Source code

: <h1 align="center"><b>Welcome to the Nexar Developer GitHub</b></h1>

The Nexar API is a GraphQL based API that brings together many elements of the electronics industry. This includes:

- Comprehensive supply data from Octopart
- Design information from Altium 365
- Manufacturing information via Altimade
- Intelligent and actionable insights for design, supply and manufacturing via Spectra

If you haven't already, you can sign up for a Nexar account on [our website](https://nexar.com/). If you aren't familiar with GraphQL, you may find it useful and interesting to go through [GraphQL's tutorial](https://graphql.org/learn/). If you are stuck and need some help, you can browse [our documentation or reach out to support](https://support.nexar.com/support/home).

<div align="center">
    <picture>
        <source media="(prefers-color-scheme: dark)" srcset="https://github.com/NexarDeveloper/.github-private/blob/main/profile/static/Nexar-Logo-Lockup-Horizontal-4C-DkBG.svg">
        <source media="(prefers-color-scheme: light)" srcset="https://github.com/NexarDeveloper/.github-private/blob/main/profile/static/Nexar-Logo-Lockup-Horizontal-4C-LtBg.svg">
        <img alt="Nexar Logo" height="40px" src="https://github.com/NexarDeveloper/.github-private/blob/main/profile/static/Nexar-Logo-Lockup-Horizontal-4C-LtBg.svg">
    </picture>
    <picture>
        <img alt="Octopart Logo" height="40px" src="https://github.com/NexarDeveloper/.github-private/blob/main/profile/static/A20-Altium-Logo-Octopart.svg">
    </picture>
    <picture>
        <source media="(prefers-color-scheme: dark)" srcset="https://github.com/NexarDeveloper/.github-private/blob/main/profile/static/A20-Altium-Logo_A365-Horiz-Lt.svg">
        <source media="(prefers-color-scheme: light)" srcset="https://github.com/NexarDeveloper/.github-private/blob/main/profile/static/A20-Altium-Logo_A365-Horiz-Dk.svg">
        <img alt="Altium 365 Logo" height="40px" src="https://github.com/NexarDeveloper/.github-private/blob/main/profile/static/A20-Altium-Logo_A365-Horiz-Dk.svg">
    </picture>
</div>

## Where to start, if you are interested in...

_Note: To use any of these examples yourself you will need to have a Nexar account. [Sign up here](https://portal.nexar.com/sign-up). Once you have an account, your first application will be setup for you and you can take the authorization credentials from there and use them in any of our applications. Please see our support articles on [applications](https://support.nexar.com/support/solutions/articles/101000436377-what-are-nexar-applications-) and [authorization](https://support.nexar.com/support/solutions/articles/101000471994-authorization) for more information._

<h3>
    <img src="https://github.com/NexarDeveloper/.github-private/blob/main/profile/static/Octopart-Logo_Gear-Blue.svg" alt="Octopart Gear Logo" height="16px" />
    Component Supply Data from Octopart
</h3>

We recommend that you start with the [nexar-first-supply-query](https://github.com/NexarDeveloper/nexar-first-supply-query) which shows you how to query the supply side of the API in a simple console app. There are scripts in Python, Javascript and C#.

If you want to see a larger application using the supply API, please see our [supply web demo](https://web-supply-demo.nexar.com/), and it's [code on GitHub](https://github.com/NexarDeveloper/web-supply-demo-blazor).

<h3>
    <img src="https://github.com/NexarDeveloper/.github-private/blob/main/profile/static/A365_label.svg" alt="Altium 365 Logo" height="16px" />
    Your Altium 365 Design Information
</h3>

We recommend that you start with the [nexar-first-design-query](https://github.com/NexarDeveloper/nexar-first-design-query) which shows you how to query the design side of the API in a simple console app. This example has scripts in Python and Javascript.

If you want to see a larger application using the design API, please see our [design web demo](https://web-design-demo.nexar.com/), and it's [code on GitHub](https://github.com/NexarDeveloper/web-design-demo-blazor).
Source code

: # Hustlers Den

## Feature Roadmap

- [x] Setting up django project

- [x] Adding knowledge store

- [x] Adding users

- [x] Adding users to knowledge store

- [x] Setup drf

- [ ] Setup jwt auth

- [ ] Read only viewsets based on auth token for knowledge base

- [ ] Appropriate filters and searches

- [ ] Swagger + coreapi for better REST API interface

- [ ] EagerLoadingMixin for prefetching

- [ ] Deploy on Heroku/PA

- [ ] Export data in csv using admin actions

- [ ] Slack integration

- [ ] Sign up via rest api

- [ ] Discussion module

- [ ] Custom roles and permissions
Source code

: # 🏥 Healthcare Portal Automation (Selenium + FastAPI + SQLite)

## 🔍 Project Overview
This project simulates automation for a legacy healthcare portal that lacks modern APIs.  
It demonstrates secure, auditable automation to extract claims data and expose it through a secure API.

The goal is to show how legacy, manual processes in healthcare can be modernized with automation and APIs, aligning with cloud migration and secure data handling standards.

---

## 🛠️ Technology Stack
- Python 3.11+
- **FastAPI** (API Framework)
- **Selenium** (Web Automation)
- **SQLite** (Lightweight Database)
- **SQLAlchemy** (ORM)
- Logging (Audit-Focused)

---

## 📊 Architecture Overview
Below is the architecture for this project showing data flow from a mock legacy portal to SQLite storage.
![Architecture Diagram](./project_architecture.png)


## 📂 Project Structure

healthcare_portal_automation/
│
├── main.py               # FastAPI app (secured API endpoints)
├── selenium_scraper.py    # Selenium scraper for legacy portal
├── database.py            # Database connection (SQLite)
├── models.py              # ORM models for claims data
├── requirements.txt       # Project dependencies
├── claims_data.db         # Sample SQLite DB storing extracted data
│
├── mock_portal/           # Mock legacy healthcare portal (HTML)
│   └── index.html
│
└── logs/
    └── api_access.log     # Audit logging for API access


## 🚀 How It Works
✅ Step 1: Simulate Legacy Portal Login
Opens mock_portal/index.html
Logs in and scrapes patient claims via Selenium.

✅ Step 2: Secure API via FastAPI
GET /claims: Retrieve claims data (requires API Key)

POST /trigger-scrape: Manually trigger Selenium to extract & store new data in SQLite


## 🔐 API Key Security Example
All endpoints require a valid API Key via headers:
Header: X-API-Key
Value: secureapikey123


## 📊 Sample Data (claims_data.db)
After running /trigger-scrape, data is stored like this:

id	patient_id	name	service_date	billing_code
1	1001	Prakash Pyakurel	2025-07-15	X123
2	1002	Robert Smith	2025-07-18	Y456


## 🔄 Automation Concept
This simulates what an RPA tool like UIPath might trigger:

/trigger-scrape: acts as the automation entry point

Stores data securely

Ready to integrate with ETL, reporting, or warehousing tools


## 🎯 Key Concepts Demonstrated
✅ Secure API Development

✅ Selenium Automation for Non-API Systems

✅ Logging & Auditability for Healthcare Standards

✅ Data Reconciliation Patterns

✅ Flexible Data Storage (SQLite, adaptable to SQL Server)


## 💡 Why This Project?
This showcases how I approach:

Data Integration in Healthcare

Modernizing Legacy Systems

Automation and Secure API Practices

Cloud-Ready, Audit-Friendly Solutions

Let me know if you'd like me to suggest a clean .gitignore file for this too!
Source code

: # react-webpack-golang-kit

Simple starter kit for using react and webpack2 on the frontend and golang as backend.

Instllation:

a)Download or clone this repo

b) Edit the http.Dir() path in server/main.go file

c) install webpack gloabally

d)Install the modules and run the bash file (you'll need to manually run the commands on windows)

*EXERCISE REQUIREMENTS:* Return exactly the lines from the beginning of the data above through the one containing "- Intelligent and", please. Include both end lines and add nothing else.

*RESULT FOR THIS EXERCISE:*
Source code

: <h1 align="center"><b>Welcome to the Nexar Developer GitHub</b></h1>

The Nexar API is a GraphQL based API that brings together many elements of the electronics industry. This includes:

- Comprehensive supply data from Octopart
- Design information from Altium 365
- Manufacturing information via Altimade
- Intelligent and actionable insights for design, supply and manufacturing via Spectra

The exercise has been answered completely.